Explanation: We may not always be conscious of it, but we face battles every day of our lives. Some battles come from the outside world, as the Apostle Paul is referencing in today’s reading, but we also daily face battles in our minds and hearts. These can be some of the more frequent and difficult battles that we face. In both cases, it is necessary to be prepared to know how to fight. Paul refers to the battles that we face as war, and anyone who knows about war knows it can be brutal. Therefore, Paul makes it clear that it is important for us to be purposed and diligent in how we fight. Thankfully, all of our battles are never to be fought alone. In fact, we have “divine power,” the truest and strongest of all powers, to help us in the fight. Paul reminds us that, although we are experiencing things in the flesh (physical), we must fight them with the spiritual. So, what does this look like on the practical side?

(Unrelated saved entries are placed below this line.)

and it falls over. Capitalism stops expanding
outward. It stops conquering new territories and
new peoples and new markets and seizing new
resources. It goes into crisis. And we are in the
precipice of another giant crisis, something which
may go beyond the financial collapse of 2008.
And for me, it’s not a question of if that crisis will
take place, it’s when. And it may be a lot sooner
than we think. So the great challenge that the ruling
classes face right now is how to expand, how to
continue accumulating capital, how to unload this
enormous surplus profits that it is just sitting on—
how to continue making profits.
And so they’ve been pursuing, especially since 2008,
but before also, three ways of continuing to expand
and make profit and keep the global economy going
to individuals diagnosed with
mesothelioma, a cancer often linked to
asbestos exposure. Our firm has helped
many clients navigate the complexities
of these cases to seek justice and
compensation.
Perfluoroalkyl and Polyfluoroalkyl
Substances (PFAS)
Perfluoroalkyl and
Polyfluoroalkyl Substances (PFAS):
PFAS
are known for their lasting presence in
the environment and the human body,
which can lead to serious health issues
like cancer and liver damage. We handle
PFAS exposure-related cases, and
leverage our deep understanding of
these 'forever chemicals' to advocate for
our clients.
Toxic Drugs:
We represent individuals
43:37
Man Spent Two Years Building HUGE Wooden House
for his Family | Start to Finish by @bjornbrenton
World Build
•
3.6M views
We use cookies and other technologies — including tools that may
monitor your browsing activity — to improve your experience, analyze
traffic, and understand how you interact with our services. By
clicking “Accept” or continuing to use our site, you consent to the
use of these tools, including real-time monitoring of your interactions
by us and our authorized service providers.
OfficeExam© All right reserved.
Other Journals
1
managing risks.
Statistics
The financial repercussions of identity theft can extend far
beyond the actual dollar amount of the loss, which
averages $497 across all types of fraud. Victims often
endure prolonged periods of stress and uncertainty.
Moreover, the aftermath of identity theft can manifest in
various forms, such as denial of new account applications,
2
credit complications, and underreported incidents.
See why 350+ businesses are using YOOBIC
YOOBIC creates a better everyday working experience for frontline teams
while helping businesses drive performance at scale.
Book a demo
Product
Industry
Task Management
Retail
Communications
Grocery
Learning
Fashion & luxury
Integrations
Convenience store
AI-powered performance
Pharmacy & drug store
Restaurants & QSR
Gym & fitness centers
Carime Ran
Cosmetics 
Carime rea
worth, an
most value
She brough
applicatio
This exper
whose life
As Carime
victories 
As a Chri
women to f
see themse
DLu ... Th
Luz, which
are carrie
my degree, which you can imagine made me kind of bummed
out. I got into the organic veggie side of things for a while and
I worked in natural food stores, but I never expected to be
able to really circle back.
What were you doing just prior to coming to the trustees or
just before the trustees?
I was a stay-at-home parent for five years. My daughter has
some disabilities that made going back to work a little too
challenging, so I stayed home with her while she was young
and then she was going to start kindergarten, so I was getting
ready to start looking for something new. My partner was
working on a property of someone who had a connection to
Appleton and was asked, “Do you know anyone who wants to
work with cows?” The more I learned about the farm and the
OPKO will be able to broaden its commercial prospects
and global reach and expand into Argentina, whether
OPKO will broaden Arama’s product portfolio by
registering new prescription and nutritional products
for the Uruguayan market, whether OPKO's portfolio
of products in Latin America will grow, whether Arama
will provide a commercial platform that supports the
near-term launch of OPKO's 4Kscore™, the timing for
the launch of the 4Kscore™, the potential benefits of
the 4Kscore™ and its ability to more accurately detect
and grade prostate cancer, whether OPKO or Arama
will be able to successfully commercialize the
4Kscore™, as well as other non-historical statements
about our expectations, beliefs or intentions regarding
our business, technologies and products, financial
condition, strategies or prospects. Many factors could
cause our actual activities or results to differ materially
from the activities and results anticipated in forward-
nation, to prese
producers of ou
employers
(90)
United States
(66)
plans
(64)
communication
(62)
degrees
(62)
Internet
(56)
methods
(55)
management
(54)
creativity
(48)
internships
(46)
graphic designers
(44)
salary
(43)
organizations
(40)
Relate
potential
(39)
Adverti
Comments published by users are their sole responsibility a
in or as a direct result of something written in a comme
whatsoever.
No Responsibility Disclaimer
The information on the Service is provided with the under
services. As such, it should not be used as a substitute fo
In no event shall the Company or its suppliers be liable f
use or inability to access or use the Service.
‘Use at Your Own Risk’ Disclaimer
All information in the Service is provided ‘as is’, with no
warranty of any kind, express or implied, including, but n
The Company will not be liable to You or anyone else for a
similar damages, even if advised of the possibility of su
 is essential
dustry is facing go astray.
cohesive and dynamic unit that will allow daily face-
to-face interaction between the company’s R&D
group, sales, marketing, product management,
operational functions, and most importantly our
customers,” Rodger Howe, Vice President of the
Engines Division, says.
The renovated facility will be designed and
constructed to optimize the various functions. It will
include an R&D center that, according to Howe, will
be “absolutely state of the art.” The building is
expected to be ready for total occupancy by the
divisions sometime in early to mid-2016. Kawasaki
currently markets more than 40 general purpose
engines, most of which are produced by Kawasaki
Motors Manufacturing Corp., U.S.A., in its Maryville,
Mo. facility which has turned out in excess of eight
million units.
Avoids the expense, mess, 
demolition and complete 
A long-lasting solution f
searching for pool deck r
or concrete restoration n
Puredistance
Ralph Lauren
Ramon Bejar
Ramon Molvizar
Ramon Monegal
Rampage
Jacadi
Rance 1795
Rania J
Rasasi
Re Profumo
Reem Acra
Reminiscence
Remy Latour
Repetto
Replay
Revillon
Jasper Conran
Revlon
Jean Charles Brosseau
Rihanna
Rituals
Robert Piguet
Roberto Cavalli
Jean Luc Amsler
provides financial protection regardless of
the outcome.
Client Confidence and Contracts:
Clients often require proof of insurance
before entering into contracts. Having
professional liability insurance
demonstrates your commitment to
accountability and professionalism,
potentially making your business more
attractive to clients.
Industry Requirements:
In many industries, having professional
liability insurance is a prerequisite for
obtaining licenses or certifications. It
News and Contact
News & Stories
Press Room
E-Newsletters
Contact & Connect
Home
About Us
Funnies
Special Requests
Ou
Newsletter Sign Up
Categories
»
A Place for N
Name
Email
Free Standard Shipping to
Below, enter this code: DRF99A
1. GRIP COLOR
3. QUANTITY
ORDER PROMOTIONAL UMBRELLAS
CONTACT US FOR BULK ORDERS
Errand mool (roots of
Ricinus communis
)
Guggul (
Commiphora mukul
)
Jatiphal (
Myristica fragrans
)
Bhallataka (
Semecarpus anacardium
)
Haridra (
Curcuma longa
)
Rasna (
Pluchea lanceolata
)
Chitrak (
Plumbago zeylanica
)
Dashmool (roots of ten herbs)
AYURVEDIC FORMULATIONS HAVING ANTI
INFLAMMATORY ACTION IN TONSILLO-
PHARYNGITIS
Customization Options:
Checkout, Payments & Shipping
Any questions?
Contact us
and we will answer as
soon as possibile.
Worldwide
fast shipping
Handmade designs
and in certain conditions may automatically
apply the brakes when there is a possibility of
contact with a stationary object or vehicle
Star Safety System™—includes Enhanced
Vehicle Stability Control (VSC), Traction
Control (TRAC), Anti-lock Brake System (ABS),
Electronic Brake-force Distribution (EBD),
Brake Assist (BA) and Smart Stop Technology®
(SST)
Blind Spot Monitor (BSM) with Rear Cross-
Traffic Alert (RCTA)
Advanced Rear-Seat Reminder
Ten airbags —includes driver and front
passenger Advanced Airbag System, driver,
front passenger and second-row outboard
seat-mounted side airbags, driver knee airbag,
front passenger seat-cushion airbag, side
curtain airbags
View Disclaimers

Like war, every battle we face is unique, and therefore requires unique tactics to overcome our adversaries. However, there is always a spiritual solution to help us overcome. Paul mentions in verse five that a great starting place is taking our thoughts captive. This truth cannot be emphasized enough in the Christian world, because battles are most often lost or won in the mind, even before anything physical ever happens. To win a battle properly though, we must be willing to open ourselves up to the divine power that God offers. We must be willing to humble ourselves, surrender our thoughts, emotions, urges, bents, anything of the mind and heart. We must look to His Word, seek the guidance of the Holy Spirit, and take the time to attentively listen to His voice. We must worship, spend time in prayer, get the wise counsel of those who are faithfully pursuing Christ as well…and through these weapons God has given us, we can properly fight our battles and destroy strongholds in our lives. So, whether we are facing outside opposition or experiencing some opposition in our minds and hearts, we must not wage war using our own physical strength, but lean wholly into the divine power that God so graciously offers us.